Chloe, though. Chloe is a spitfire with a very strict mom. Chloe's mom is my favorite, she had the best rules, the most well-behaved children. Chloe has a mind of her own, though. She can be sweet as honey one minute, and then with a devilish grin she'll be off and you know she's making mischief somewhere. She's the 2-year old that tells you "no" with a grin while chewing gum (that she isn't supposed to have but always manages to find) when you ask her to clean up her toys. And when she's had a time-out and a good think, she'll clean them up and apologize with a hug, a wet kiss on your cheek, and a "me be good now," and ten minutes later she's off doing something devious. Oh yeah, i could name a kid Chloe.
So if you hire me, beware: i judge the parenting more harshly than the child.I hope to be a mom one day. For now I enjoy being a name lover.
My apologies for any typos; i post from my mobile phone.
September 19th, 2013 11:48 AM #9Senior Member
- Join Date
- May 2011
In a word, yes. Though with the child it's only actually happened once.

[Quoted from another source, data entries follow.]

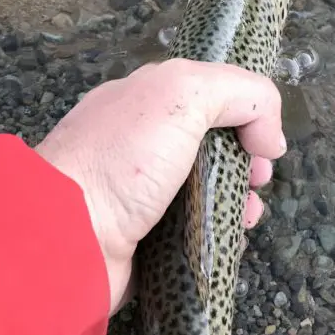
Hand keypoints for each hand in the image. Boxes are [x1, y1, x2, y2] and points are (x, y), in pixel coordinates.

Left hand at [36, 59, 285, 316]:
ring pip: (209, 185)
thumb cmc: (121, 162)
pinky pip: (194, 226)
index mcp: (146, 99)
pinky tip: (231, 233)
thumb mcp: (182, 95)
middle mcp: (143, 141)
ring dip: (239, 195)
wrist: (65, 241)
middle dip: (247, 157)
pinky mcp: (146, 236)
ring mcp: (143, 191)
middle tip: (256, 178)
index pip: (213, 93)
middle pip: (215, 141)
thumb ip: (239, 92)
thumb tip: (269, 138)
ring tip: (248, 212)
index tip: (262, 144)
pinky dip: (220, 227)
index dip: (248, 112)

I work with infants and toddlers and in my experience it's the parents who encourage the bad behaviour by not actually dealing with it. Frankly, at this age, the child is never the real problem. Every child goes through periods which are more challenging for the adults and other children in their lives (it's normal and healthy for them to test and to find out where the boundaries are), but the parents who don't see a reason to make boundaries clear to their kids are those with the names which have, unfortunately, forever been ruined for me.